Found in salad dressings, healthy drinks, and in many barbecue sauces, cider vinegar is one of the most popular ingredients in the pantry. It's made by fermenting apples into a sour, pungent liquid that has long been used in food, drink, and chemical-free cleaning products. Cider vinegar can enhance a dish and help break down tough fibers all while adding a zesty zip to a meal.
What Is Cider Vinegar?
Also called apple cider vinegar or ACV, cider vinegar is basically a liquid made from fermented apples. Cider vinegar has enough acidity to aid in breaking down cell walls in tougher vegetables and meat while also giving foods a tangy flavor. Many people tout the health benefits of this ingredient as well, used for anything from curing a stomach ache to lowering blood sugar to suppressing appetite.
Cider vinegar is made by cutting up apples, placing them in a jar filled with purified water, adding honey or sugar, shaking, then covering with a cloth and letting natural fermentation happen. The container sits for about three to four weeks and then gets strained. The liquid leftover rests another three to four weeks and then can be strained again or used as-is. If there are bits of solid mass floating about the cider vinegar, don't worry, those are pieces of the "mother," a combination of yeast and bacteria that forms to eat up the sugars and create the vinegar. It's not harmful and usually will sink to the bottom when the bottle is left to rest.
How to Use Cider Vinegar
Cider vinegar is a lot like regular white vinegar though much tastier in dressings and sauces. Use it to lightly pickle vegetables like carrot, radish, and cucumber which can add some zing to a sandwich, toast, or wrap.

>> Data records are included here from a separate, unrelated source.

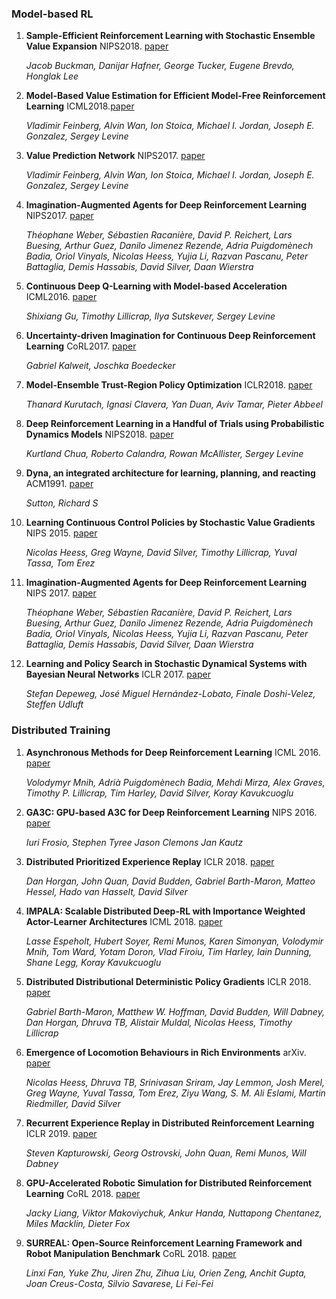 ### Model-based RL
1. **Sample-Efficient Reinforcement Learning with Stochastic Ensemble Value Expansion** NIPS2018. [paper](https://arxiv.org/abs/1807.01675)

    *Jacob Buckman, Danijar Hafner, George Tucker, Eugene Brevdo, Honglak Lee*

2. **Model-Based Value Estimation for Efficient Model-Free Reinforcement Learning**  ICML2018.[paper](https://arxiv.org/abs/1803.00101)

    *Vladimir Feinberg, Alvin Wan, Ion Stoica, Michael I. Jordan, Joseph E. Gonzalez, Sergey Levine* 
    
3. **Value Prediction Network** NIPS2017. [paper](https://arxiv.org/abs/1707.03497)

    *Vladimir Feinberg, Alvin Wan, Ion Stoica, Michael I. Jordan, Joseph E. Gonzalez, Sergey Levine*
    
4. **Imagination-Augmented Agents for Deep Reinforcement Learning** NIPS2017. [paper](https://arxiv.org/abs/1707.06203)

    *Théophane Weber, Sébastien Racanière, David P. Reichert, Lars Buesing, Arthur Guez, Danilo Jimenez Rezende, Adria Puigdomènech Badia, Oriol Vinyals, Nicolas Heess, Yujia Li, Razvan Pascanu, Peter Battaglia, Demis Hassabis, David Silver, Daan Wierstra*
    
5. **Continuous Deep Q-Learning with Model-based Acceleration** ICML2016. [paper](https://arxiv.org/abs/1603.00748)
    
    *Shixiang Gu, Timothy Lillicrap, Ilya Sutskever, Sergey Levine*

6. **Uncertainty-driven Imagination for Continuous Deep Reinforcement Learning** CoRL2017. [paper](http://proceedings.mlr.press/v78/kalweit17a/kalweit17a.pdf)
    
    *Gabriel Kalweit, Joschka Boedecker*
    
7. **Model-Ensemble Trust-Region Policy Optimization** ICLR2018. [paper](https://arxiv.org/abs/1802.10592)
    
    *Thanard Kurutach, Ignasi Clavera, Yan Duan, Aviv Tamar, Pieter Abbeel*

8. **Deep Reinforcement Learning in a Handful of Trials using Probabilistic Dynamics Models** NIPS2018. [paper](https://arxiv.org/abs/1805.12114)
    
    *Kurtland Chua, Roberto Calandra, Rowan McAllister, Sergey Levine*
    
9. **Dyna, an integrated architecture for learning, planning, and reacting** ACM1991. [paper](https://dl.acm.org/citation.cfm?id=122377)
    
    *Sutton, Richard S*
    
10. **Learning Continuous Control Policies by Stochastic Value Gradients** NIPS 2015. [paper](https://arxiv.org/abs/1510.09142)
    
    *Nicolas Heess, Greg Wayne, David Silver, Timothy Lillicrap, Yuval Tassa, Tom Erez*
    
11. **Imagination-Augmented Agents for Deep Reinforcement Learning** NIPS 2017. [paper](https://arxiv.org/abs/1707.06203)

    *Théophane Weber, Sébastien Racanière, David P. Reichert, Lars Buesing, Arthur Guez, Danilo Jimenez Rezende, Adria Puigdomènech Badia, Oriol Vinyals, Nicolas Heess, Yujia Li, Razvan Pascanu, Peter Battaglia, Demis Hassabis, David Silver, Daan Wierstra*
    
12. **Learning and Policy Search in Stochastic Dynamical Systems with Bayesian Neural Networks** ICLR 2017. [paper](https://arxiv.org/abs/1605.07127)
    
    *Stefan Depeweg, José Miguel Hernández-Lobato, Finale Doshi-Velez, Steffen Udluft*
    
    
### Distributed Training
1. **Asynchronous Methods for Deep Reinforcement Learning** ICML 2016. [paper](https://arxiv.org/pdf/1602.01783.pdf)
     
    *Volodymyr Mnih, Adrià Puigdomènech Badia, Mehdi Mirza, Alex Graves, Timothy P. Lillicrap, Tim Harley, David Silver, Koray Kavukcuoglu*

2. **GA3C: GPU-based A3C for Deep Reinforcement Learning** NIPS 2016. [paper](https://www.researchgate.net/publication/310610848_GA3C_GPU-based_A3C_for_Deep_Reinforcement_Learning)

    *Iuri Frosio, Stephen Tyree Jason Clemons Jan Kautz*

3. **Distributed Prioritized Experience Replay** ICLR 2018. [paper](https://openreview.net/pdf?id=H1Dy---0Z)

    *Dan Horgan, John Quan, David Budden, Gabriel Barth-Maron, Matteo Hessel, Hado van Hasselt, David Silver*

4. **IMPALA: Scalable Distributed Deep-RL with Importance Weighted Actor-Learner Architectures** ICML 2018. [paper](https://arxiv.org/abs/1802.01561)
     
    *Lasse Espeholt, Hubert Soyer, Remi Munos, Karen Simonyan, Volodymir Mnih, Tom Ward, Yotam Doron, Vlad Firoiu, Tim Harley, Iain Dunning, Shane Legg, Koray Kavukcuoglu*
    
5. **Distributed Distributional Deterministic Policy Gradients** ICLR 2018. [paper](https://arxiv.org/pdf/1804.08617.pdf)

    *Gabriel Barth-Maron, Matthew W. Hoffman, David Budden, Will Dabney, Dan Horgan, Dhruva TB, Alistair Muldal, Nicolas Heess, Timothy Lillicrap*

6. **Emergence of Locomotion Behaviours in Rich Environments** arXiv. [paper](https://arxiv.org/abs/1707.02286)

    *Nicolas Heess, Dhruva TB, Srinivasan Sriram, Jay Lemmon, Josh Merel, Greg Wayne, Yuval Tassa, Tom Erez, Ziyu Wang, S. M. Ali Eslami, Martin Riedmiller, David Silver*

7. **Recurrent Experience Replay in Distributed Reinforcement Learning** ICLR 2019. [paper](https://openreview.net/pdf?id=r1lyTjAqYX)

    *Steven Kapturowski, Georg Ostrovski, John Quan, Remi Munos, Will Dabney*

8. **GPU-Accelerated Robotic Simulation for Distributed Reinforcement Learning** CoRL 2018. [paper](https://arxiv.org/abs/1810.05762)

    *Jacky Liang, Viktor Makoviychuk, Ankur Handa, Nuttapong Chentanez, Miles Macklin, Dieter Fox*
    
9. **SURREAL: Open-Source Reinforcement Learning Framework and Robot Manipulation Benchmark** CoRL 2018. [paper](https://surreal.stanford.edu/img/surreal-corl2018.pdf)

    *Linxi Fan, Yuke Zhu, Jiren Zhu, Zihua Liu, Orien Zeng, Anchit Gupta, Joan Creus-Costa, Silvio Savarese, Li Fei-Fei*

Mixed with herbs and olive oil, cider vinegar makes an excellent vinaigrette, especially for hearty salads comprised of kale, arugula, or spinach, and topped with nuts, cheese, beans, and seeds.
Barbecue sauce also benefits from cider vinegar. Chefs in the Carolinas have used it for decades to make their famous, tangy condiment that pairs perfectly with roasted and smoked pork. Overall, it's a great ingredient to add to rich meats to help tenderize and cut the fat.
Cider vinegar can also be used in drinks. A shrub is a vinegar-based fruit drink that's sour and sweet and can refresh on a hot day. Sip it straight or add booze for a cider vinegar forward tipple. Spruce up a cup of cider vinegar with spices such as ginger, cinnamon, honey, horseradish, and garlic for the ultimate cold cure that also tastes good. Or, simply add to a glass of fresh juice for a little punch.
What Does It Taste Like?
There's nothing subtle about cider vinegar—it has a pungent, in-your-face flavor that makes lips pucker. Think of sour candies mixed with apple in liquid form with the strong smell of vinegar and there's the flavor profile of cider vinegar. Sip it straight to really taste it, or mix with fruit to get the nuances of the ingredient without the strong tartness.
Cider Vinegar Recipes
Cider vinegar works well in salad dressings, condiments, as a braise, and in certain drinks. Start experimenting with the versatile ingredient with these tasty recipes.
Where to Buy Cider Vinegar
Any grocery store should carry some brand of cider vinegar (sometimes labeled apple cider vinegar). Unfiltered cider vinegar has bits of the probiotic-rich "mother" floating around. There's also a clear version, and while the health benefits have been diluted a bit, it still has that tart apple action used to flavor and break down foods.
Vinegar as an ingredient lasts seemingly forever thanks to the acidic nature of the product. It's the same for cider vinegar, though keeping a bottle of the stuff in a cool, dim spot of the pantry is recommended. If the cider vinegar has a "mother" still in the bottle it might grow more if the liquid is placed in a warm area, so it's best to keep all types of this ingredient out of heat and sun.
Nutrition and Benefits
Cider vinegar is ripe with B vitamins and polyphenols, those plant-based antioxidants that help cleanse the body. It also has probiotics thanks to the fermentation process and "mother," which is found in unfiltered apple cider vinegar and gently filtered versions. Some people claim the mother helps with digestion thanks to those probiotics, but studies have been inconclusive as to the real benefit of drinking the vinegar for health reasons.
Cider vinegar is purely a vinegar made from apples, also called apple cider vinegar. While a lot of brands grace the grocery store shelves, they are all similar. The biggest difference in varieties is between filtered and unfiltered. The unfiltered has wisps of the "mother" floating around the bottle, which people consume and some even tout as beneficial thanks to the probiotics found in the living bacteria. Filtered cider vinegar is clear with a reddish-brown hue and is best used for vinaigrettes and drinking vinegars.
Can cider vinegar cure hiccups? Some say it does while others aren't convinced. Either way, it's not a proven solution though it can't hurt to try. On another note, while cider vinegar has been shown to help balance blood sugar levels, it's not recommended as a replacement for diabetes medication.